Ich kann mit all dem wenig anfangen. Wenn ich die Meinungen der Fraktionen analysiere, habe ich das Gefühl, dass alle nicht genau wissen, wovon sie sprechen. Ich habe mir die Mühe genommen, alle Unterlagen zu den bisherigen Sparprozessen und -projekten inklusive zu Finanzen 19 zu studieren und genau unter die Lupe zu nehmen. Ich stelle fest, dass die Strategie des Finanzdirektors und des Regierungsrats insbesondere mit der Vorlage Finanzen 19 nicht nur vernünftig, sondern intelligent ist. Der Finanzdirektor ebnet dem Kantonsrat auf elegante Weise eine Brücke, nicht nur ausgabenseitig, sondern auch einnahmeseitig mit einer befristeten Steuererhöhung die Staatsfinanzen zu stabilisieren.

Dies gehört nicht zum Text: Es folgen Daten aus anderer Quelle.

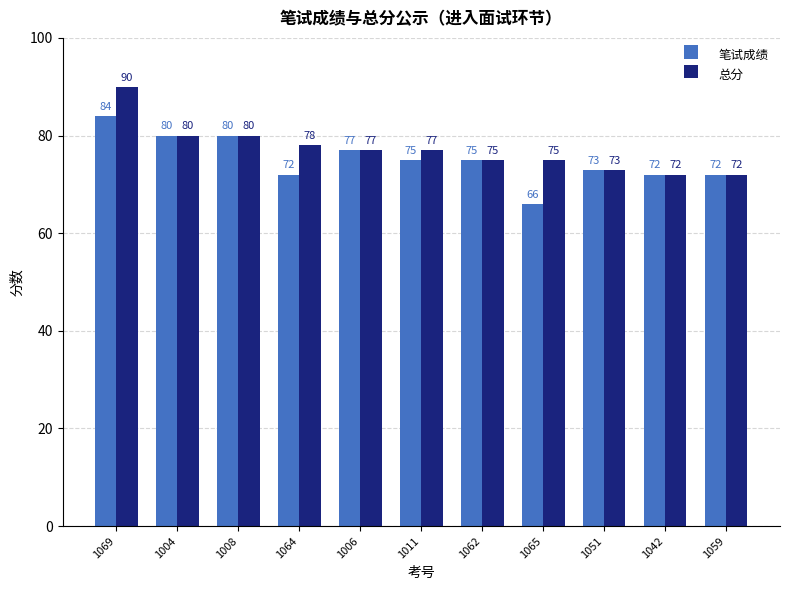

Reading left to right, list all the values displayed in this chart.

笔试成绩: 1069=84	1004=80	1008=80	1064=72	1006=77	1011=75	1062=75	1065=66	1051=73	1042=72	1059=72
总分: 1069=90	1004=80	1008=80	1064=78	1006=77	1011=77	1062=75	1065=75	1051=73	1042=72	1059=72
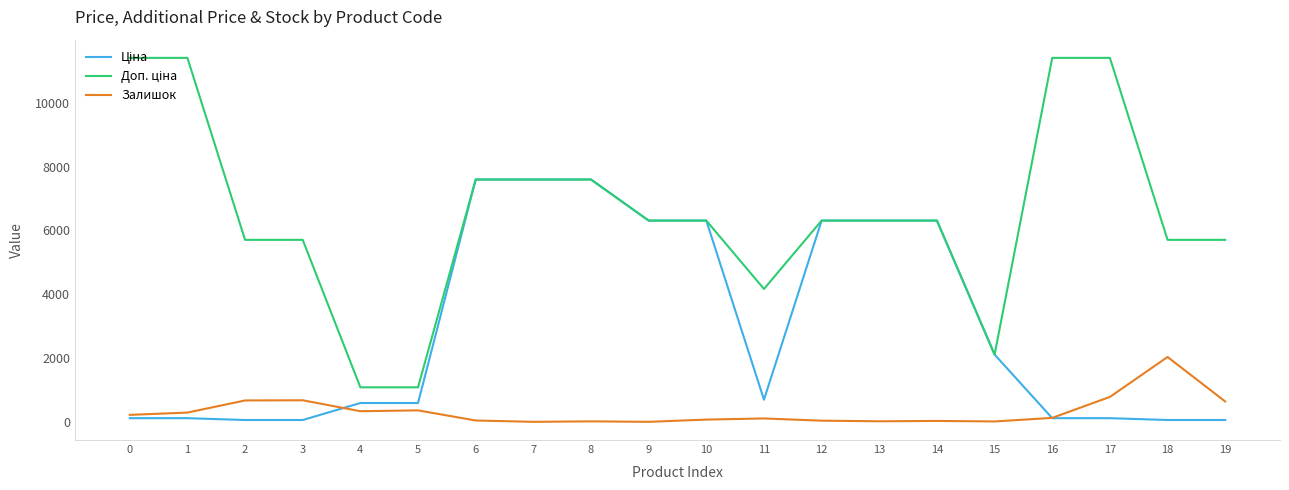

What is the sum of the Залишок values at 11 and 19?

743.0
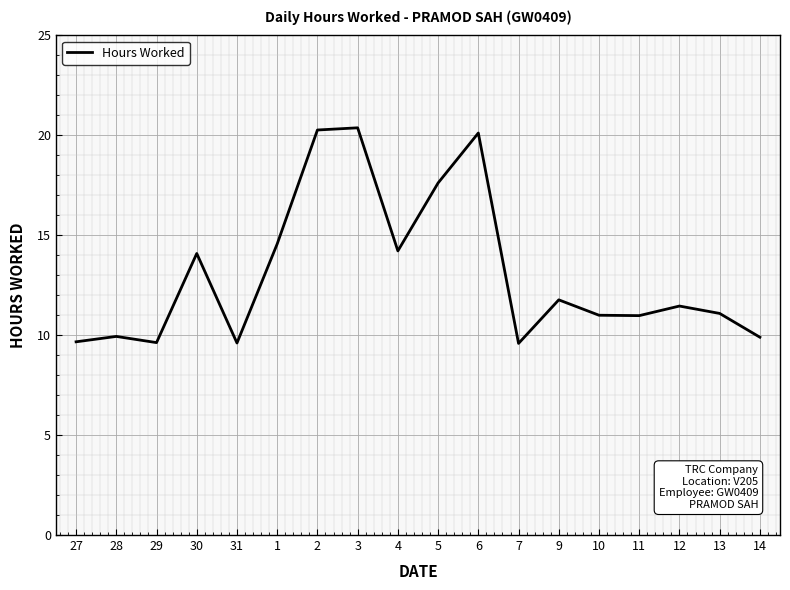

What is the difference between the values at 2 and 1?

5.7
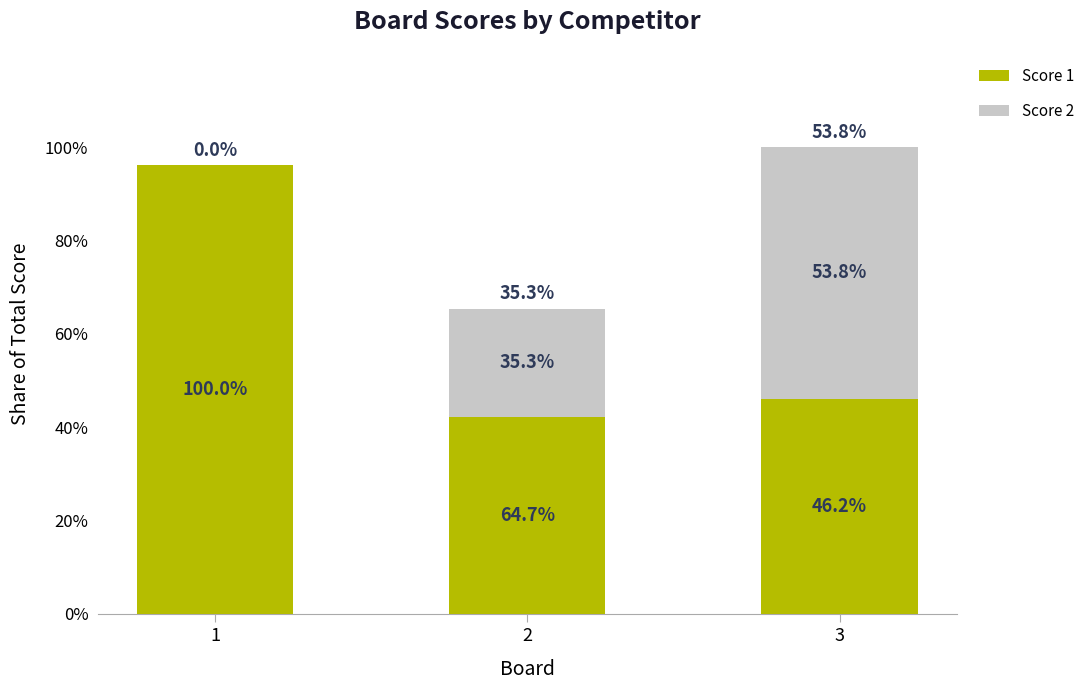

Rank the series by their average value, from highest to lowest.

Score 1, Score 2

Wer im Kantonsrat glaubt, das strukturelle Defizit sei infolge einer leicht verbesserten Finanzlage behoben, der täuscht sich gewaltig und hat die Vorlage des Regierungsrats zu Finanzen 19 nicht gelesen. Dass alle Fraktionen – und wahrscheinlich ohne detailliertes Studium der Vorlage – aus verschiedensten Interessensgründen einfach nein, nein und nochmals nein sagen, zeugt von Verantwortungslosigkeit, Wahlgeplänkel und fehlender Auffassungsgabe. Kommt noch Folgendes hinzu: Ich bewege mich viel in verschiedensten gesellschaftlichen Kreisen. Überall höre ich, dass diese Kreise nebst Aufwandsenkungen auch eine moderate Steuererhöhung zur Stabilisierung der Staatsfinanzen mittragen. Ich sehe das als guter Steuerzahler genauso. Ich frage mich in letzter Zeit ab und zu, wen die Kantonsratsfraktionen wirklich vertreten.

Ich jedenfalls winde dem Finanzdirektor und dem Regierungsrat ein Kränzchen: Die Sparprozesse inklusive Finanzen 19 lassen eine klare und nachvollziehbare Strategie zur Gesundung unserer Staatsfinanzen erkennen und finden meine volle Unterstützung. Der Regierungsrat zeigt Weitsicht – was hier dem Kantonsrat offenbar fehlt!